En effet, le non-respect de la femme dans le texte suffit à attester que le mal est là dès les origines, indépendamment du drame du jardin. Si la punition de la femme en 3,16 – « et lui en toi dominera »- semble avoir un effet rétroactif sur le texte lui-même, n’est-ce pas que l’auteur est incapable de parler d’un monde où il est en soit autrement? Nous avons défini le mal comme ce qui fait mal. Comment une femme d’aujourd’hui, expérimentant quotidiennement un non-respect qui lui fait mal jusqu’au plus intime de son être-créé, pourrait-elle voir en Gn 2-3 autre chose que ce à quoi elle est bien habituée? Ce jardin-là n’a rien de plus paradisiaque que sa vie de tous les jours. [3]

     Heureusement, certaines pistes déjà formulées permettent une interprétation du texte hors des cadres androcentriques. Elles mettent l’accent non sur une quelconque chute/rédemption, mais sur l’idée de création et de transformation en fonction des choix exercés par les êtres humains. En effet, la partie « femelle », « Ève », de l’humanité a choisi de consommer le fruit afin de briser ce caractère indifférencié, une sorte de non-vie, pour garantir à l’humanité l’accès au statut de sujet, de personne autonome. Une lecture semblable diffère sensiblement de celle qui centre l’attention sur la manducation du fruit et le résultat néfaste que cela semble susciter. Or, ce n’est pas tant la consommation du fruit comme tel qui importe, mais bel et bien le fait de choisir une voie plutôt qu’une autre.

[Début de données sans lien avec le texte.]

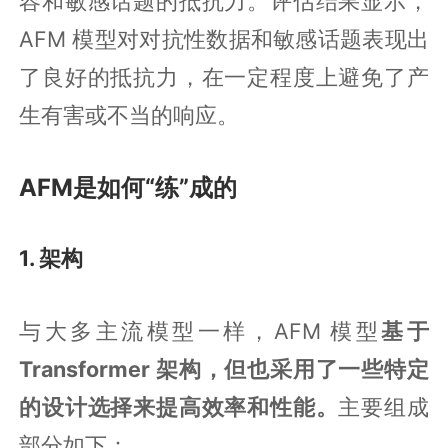
容和敏感话题的抵抗力。评估结果显示，
AFM 模型对对抗性数据和敏感话题表现出
了良好的抵抗力，在一定程度上避免了产
生有害或不当的响应。
AFM是如何“练”成的
1. 架构
与大多主流模型一样，AFM 模型
基于
Transformer 架构，但也采用了一些特定
的设计选择来提高效率和性能。
主要组成
部分如下：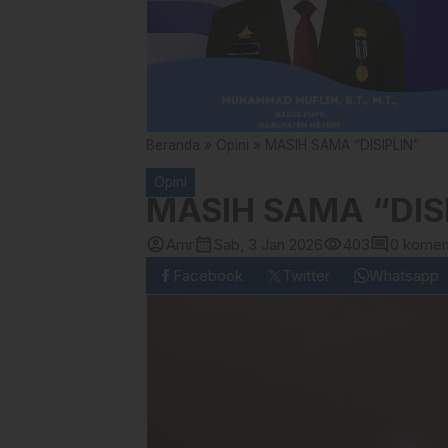
Beranda
»
Opini
»
MASIH SAMA “DISIPLIN”
Opini
MASIH SAMA “DIS
account_circle
calendar_month
visibility
comment
Amr
Sab, 3 Jan 2026
403
0 komen
Facebook
Twitter
Whatsapp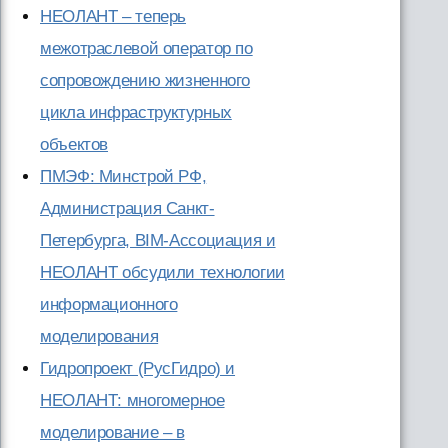
НЕОЛАНТ – теперь
межотраслевой оператор по
сопровождению жизненного
цикла инфраструктурных
объектов
ПМЭФ: Минстрой РФ,
Администрация Санкт-
Петербурга, BIM-Ассоциация и
НЕОЛАНТ обсудили технологии
информационного
моделирования
Гидропроект (РусГидро) и
НЕОЛАНТ: многомерное
моделирование – в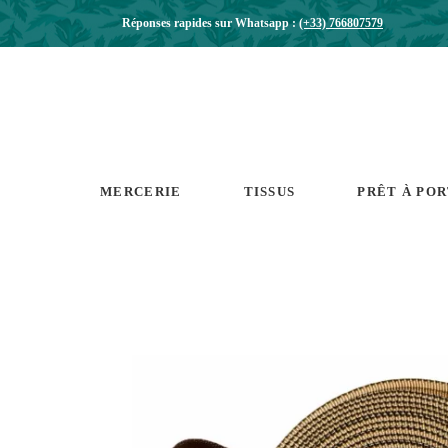
Réponses rapides sur Whatsapp :
(+33) 766807579
MERCERIE
TISSUS
PRÊT À PO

     Serait-ce trop audacieux de proposer l’hypothèse suivante : si l’humanité avait opté pour la non-consommation du fruit, les conséquences se seraient-elles révélées si différentes? Il est permis d’en douter. En effet, l’essentiel tient dans la prise d’une décision, d’un choix qui marque le début de l’aventure humaine. Dans le texte, en prenant sur elle de faire un choix, « Ève » a ainsi engendré l’humanité comme des êtres pleinement relationnels, se définissant comme êtres doués de parole, en tant que sujets. Ce choix a correspondu à une voie vers l'autonomie interdépendante (Gn 3,6-7).

     Autrement dit, « Ève » mérite bien son nom, mère des vivants (Gn 3,20) puisque, en solidarité avec la partie masculine, elle a amorcé un mouvement favorisant l’essor de l’identité personnelle. Ceci s’observe dans le texte par l’emploi de noms propres. Elle a ainsi donné naissance à l’humanité en devenir. Elle a ouvert les chemins de l’histoire! En ce sens, dans une perspective biblique, le « paradis » ne se situe pas au début de l’épopée humaine, mais plutôt dans sa pleine réalisation eschatologique, dans la dimension divine (Ap 21,1-4).

     Il s’avère impératif de réhabiliter « Ève », passablement mal-aimée dans la tradition occidentale. Il s’agit d’une tâche essentielle, car même aujourd’hui, certaines approches s’enracinent malheureusement dans un schéma bien problématique de chute/rédemption. Sur le plan théologique, le récit « mythique » d’Ève est à rapprocher de celui de Marie de Nazareth (Lc 1,26-38) qui, tout comme Ève a choisi la vie pour offrir à l’humanité la possibilité de croître en dignité, solidarité, conscience, humanisme et égalité.

[1] Bernise Genesse, Ève, femme de vie, poème inédit, 2010.

[2] Pour de plus amples informations sur cette notion voir Matthew Fox, La grâce originelle,  Montréal et Paris. Bellarmin et Desclée de Brouwer, 1995.

[3] Lytta Basset, Guérir du malheur, Paris, Albin Michel, p. 266-267. Dans ce chapitre, elle propose une interprétation fort pertinente de Gn 2-3.